### TASK STATEMENT:
Below are some records. Print exactly the lines between the one holding "thumb ip: (164, 183)" and the one holding "ring tip: (668, 873)", inclusive, and nothing else.

### EXTRACTED INFORMATION:
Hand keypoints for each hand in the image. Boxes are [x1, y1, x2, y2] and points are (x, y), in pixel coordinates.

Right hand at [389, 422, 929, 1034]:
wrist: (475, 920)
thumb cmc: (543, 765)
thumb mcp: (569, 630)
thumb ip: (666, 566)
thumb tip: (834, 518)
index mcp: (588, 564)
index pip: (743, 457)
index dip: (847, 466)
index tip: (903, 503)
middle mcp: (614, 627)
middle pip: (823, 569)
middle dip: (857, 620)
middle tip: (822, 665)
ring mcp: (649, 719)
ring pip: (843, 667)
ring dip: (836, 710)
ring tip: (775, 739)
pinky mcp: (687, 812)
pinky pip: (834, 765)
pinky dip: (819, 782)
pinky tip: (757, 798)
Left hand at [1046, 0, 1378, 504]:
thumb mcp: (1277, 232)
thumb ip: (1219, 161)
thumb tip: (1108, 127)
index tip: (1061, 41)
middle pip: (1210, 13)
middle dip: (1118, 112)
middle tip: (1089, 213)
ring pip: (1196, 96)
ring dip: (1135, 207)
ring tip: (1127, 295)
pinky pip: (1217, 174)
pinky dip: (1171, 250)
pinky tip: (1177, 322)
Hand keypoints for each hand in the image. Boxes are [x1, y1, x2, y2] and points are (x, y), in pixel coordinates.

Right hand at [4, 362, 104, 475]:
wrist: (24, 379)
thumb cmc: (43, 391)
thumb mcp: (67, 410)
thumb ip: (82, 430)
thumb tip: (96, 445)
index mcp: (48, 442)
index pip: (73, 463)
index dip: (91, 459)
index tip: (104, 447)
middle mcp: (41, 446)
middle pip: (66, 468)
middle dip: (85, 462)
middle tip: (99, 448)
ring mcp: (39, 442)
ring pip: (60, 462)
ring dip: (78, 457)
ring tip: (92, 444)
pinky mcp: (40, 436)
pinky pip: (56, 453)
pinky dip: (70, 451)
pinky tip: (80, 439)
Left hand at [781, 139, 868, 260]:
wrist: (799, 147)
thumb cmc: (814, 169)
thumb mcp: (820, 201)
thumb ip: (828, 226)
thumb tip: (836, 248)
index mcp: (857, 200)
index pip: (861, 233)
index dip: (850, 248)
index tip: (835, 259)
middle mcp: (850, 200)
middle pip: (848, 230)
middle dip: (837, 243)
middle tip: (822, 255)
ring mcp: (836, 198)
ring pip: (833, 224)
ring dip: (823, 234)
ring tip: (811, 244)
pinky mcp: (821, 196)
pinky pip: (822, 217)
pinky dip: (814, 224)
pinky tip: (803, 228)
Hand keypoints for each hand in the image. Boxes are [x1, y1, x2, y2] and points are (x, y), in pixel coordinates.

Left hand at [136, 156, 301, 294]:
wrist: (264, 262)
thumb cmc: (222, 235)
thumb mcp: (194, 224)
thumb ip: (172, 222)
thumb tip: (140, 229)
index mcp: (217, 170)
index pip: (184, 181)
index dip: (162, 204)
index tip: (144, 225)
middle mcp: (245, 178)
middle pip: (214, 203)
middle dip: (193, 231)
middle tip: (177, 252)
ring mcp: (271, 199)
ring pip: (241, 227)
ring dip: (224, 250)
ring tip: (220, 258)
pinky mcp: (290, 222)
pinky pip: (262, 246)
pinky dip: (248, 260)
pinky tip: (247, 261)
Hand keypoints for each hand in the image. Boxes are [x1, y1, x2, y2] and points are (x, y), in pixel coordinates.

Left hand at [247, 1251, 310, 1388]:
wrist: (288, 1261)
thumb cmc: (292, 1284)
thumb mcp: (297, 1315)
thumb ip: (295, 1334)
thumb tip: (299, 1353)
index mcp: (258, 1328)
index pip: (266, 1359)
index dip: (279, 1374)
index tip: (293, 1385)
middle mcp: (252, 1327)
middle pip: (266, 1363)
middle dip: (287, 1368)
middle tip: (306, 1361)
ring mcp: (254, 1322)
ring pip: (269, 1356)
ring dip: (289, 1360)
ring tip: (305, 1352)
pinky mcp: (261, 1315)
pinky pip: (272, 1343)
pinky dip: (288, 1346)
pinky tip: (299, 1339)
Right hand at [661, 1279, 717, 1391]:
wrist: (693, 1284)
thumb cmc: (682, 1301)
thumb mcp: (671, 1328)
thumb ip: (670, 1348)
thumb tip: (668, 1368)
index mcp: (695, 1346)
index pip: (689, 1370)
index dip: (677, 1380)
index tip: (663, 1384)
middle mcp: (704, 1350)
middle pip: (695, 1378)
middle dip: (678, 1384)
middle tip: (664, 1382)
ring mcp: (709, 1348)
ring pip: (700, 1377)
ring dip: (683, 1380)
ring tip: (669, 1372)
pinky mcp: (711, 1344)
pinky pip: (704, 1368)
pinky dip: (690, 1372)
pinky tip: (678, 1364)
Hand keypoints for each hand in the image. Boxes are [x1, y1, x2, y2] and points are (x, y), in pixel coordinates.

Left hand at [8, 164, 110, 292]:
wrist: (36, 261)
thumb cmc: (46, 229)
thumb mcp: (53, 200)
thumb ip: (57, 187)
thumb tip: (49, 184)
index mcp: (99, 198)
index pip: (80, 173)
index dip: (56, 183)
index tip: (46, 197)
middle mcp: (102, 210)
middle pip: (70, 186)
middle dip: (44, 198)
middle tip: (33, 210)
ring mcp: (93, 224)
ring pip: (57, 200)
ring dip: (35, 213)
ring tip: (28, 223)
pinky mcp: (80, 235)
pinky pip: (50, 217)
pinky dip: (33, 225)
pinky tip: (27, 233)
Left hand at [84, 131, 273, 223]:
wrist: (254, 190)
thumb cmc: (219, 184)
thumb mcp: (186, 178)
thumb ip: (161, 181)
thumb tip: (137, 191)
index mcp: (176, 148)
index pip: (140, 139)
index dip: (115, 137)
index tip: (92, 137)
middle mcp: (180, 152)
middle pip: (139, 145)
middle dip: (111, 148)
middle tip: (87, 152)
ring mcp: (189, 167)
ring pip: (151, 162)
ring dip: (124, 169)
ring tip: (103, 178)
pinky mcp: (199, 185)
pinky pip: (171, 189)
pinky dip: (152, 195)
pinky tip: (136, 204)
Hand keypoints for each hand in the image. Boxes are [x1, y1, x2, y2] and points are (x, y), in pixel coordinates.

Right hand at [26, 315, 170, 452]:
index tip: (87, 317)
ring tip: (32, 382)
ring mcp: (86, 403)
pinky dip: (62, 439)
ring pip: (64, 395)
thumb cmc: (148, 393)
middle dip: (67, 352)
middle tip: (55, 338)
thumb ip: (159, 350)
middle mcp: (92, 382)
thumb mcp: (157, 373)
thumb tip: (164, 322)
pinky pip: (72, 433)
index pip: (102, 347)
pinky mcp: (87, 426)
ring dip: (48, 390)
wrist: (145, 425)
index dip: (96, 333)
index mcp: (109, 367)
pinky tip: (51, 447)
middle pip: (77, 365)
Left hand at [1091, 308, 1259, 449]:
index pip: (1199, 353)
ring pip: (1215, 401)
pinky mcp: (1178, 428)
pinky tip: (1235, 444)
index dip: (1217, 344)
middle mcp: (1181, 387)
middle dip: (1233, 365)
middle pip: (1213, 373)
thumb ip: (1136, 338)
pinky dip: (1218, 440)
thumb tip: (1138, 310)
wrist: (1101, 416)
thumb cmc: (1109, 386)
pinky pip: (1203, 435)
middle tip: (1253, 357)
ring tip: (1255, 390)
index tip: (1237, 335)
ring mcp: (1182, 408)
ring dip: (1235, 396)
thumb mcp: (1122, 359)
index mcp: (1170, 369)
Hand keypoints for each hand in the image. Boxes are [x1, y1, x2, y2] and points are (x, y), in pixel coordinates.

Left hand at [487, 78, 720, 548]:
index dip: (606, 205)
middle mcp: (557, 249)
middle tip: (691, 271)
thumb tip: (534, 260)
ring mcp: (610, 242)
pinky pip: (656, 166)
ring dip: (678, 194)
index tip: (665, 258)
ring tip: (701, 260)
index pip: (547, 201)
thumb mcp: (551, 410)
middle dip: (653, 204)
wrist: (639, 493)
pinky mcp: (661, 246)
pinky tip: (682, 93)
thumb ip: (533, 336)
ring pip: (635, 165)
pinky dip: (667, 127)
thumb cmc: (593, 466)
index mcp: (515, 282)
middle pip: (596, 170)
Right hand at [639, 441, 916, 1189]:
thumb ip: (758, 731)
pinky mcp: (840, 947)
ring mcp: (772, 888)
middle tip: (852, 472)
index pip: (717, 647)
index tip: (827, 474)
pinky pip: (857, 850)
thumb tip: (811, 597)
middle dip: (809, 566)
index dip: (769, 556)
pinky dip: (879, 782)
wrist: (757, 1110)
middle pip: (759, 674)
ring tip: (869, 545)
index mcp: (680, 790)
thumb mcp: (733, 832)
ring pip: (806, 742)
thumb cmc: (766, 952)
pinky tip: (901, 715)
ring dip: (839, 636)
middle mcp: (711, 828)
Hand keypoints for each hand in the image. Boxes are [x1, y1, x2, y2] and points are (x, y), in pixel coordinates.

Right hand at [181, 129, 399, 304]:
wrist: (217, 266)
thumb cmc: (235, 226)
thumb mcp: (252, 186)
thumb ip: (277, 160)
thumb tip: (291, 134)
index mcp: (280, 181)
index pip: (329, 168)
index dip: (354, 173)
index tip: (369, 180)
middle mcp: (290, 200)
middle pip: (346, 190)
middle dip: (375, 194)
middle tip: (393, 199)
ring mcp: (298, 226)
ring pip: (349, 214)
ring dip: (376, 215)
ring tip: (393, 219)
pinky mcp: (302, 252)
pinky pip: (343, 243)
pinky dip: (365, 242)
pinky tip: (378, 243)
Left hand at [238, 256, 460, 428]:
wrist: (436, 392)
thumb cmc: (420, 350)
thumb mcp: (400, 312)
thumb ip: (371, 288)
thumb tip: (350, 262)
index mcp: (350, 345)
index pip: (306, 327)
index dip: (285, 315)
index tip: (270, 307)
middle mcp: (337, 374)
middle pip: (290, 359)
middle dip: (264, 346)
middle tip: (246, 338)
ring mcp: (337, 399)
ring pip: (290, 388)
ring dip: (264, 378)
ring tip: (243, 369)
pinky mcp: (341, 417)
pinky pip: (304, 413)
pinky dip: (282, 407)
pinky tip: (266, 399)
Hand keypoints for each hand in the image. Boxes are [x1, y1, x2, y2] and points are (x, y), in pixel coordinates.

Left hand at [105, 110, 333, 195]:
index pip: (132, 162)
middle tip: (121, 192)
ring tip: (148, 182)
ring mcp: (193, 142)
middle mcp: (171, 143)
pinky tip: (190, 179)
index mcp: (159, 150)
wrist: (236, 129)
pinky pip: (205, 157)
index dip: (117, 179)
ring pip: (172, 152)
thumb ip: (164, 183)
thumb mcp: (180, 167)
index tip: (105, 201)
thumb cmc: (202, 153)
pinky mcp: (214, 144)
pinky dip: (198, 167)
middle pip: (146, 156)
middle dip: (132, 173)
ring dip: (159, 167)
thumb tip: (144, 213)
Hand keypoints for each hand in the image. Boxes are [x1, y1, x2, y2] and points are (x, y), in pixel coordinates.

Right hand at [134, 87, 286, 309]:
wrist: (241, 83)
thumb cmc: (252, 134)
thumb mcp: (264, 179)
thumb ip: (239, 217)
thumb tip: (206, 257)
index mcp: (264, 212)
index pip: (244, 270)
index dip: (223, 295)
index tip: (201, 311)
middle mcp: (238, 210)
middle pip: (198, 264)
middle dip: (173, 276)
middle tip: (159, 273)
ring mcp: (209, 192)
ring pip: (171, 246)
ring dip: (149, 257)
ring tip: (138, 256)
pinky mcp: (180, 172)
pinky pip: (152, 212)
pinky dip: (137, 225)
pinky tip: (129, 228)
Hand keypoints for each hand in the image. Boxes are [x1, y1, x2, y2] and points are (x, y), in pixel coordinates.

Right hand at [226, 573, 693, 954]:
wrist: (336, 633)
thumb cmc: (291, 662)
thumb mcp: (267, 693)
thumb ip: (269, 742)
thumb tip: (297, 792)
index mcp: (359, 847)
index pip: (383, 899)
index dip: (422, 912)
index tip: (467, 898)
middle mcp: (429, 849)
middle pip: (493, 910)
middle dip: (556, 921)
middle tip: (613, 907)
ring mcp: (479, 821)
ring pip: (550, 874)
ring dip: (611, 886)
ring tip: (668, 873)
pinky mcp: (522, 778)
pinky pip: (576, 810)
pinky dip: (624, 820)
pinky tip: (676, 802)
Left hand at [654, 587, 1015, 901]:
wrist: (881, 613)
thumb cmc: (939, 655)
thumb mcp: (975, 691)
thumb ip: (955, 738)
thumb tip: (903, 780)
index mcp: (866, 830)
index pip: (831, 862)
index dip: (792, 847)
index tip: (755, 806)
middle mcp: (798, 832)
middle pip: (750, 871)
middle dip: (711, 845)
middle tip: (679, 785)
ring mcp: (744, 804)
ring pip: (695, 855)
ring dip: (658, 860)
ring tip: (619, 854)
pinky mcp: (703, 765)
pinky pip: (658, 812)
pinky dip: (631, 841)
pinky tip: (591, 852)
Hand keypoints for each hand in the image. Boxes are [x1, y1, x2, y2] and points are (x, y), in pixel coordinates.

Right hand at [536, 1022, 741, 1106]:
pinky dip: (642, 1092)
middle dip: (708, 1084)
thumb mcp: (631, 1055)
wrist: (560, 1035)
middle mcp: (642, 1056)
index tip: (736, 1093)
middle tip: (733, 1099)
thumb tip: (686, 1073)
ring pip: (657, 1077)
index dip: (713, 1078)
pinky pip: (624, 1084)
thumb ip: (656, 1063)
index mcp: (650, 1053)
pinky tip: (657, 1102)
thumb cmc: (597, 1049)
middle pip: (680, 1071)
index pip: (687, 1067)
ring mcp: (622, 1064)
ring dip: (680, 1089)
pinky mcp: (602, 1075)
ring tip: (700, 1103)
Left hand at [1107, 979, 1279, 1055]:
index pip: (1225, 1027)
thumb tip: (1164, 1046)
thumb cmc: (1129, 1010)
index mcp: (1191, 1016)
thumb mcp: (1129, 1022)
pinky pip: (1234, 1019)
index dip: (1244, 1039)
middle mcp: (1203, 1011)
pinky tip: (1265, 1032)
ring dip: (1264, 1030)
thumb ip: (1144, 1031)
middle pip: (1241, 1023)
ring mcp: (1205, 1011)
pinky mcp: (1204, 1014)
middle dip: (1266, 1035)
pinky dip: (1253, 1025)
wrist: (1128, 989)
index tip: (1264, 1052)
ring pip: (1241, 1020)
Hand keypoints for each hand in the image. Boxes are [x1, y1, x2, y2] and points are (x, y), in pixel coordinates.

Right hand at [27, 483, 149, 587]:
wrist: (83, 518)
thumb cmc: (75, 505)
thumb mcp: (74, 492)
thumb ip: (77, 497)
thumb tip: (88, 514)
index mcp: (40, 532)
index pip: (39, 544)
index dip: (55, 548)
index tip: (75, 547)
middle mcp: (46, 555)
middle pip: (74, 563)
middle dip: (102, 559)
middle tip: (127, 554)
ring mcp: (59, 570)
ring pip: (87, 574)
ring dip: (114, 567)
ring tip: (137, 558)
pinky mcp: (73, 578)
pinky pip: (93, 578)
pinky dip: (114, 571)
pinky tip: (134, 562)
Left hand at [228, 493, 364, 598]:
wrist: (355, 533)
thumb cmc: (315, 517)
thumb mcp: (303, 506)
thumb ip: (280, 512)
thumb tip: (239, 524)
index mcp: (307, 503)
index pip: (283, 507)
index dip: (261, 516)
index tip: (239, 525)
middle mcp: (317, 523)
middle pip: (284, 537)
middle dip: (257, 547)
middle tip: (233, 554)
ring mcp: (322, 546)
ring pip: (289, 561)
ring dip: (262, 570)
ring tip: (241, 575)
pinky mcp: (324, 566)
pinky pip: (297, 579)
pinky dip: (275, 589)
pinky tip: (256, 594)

### RESULT OF THIS TASK:
thumb ip: (164, 183)
thumb mcp: (180, 167)
index tip: (105, 201)
thumb cmc: (202, 153)
pinky mcp: (214, 144)
pinky dip: (198, 167)
middle pip: (146, 156)
middle dip: (132, 173)
ring dip: (159, 167)
thumb tip: (144, 213)
Hand keypoints for each hand in the image. Boxes are [x1, y1, x2, y2] and points are (x, y), in pixel coordinates.

Right hand at [134, 87, 286, 309]:
wrist: (241, 83)
thumb cmc: (252, 134)
thumb mcp: (264, 179)
thumb ip: (239, 217)
thumb tip: (206, 257)
index mcp: (264, 212)
index pip: (244, 270)
index dip: (223, 295)
index tip: (201, 311)
middle mcp: (238, 210)
middle pip: (198, 264)
middle dip: (173, 276)
middle tip: (159, 273)
ring mcp: (209, 192)
ring pip: (171, 246)
ring dip: (149, 257)
ring tip: (138, 256)
pinky mcp: (180, 172)
pinky pip: (152, 212)
pinky dip: (137, 225)
pinky tip: (129, 228)
Hand keypoints for each hand in the image. Boxes are [x1, y1, x2, y2] and points are (x, y), in pixel coordinates.

Right hand at [226, 573, 693, 954]:
wrist: (336, 633)
thumb cmc: (291, 662)
thumb mcp: (267, 693)
thumb ip: (269, 742)
thumb tip: (297, 792)
index mcp: (359, 847)
index pip: (383, 899)
index dip: (422, 912)
index tip: (467, 898)
middle mcp: (429, 849)
middle pip: (493, 910)
middle dip: (556, 921)
middle tip: (613, 907)
ring mcp: (479, 821)
ring pip: (550, 874)
ring dip: (611, 886)
ring tip: (668, 873)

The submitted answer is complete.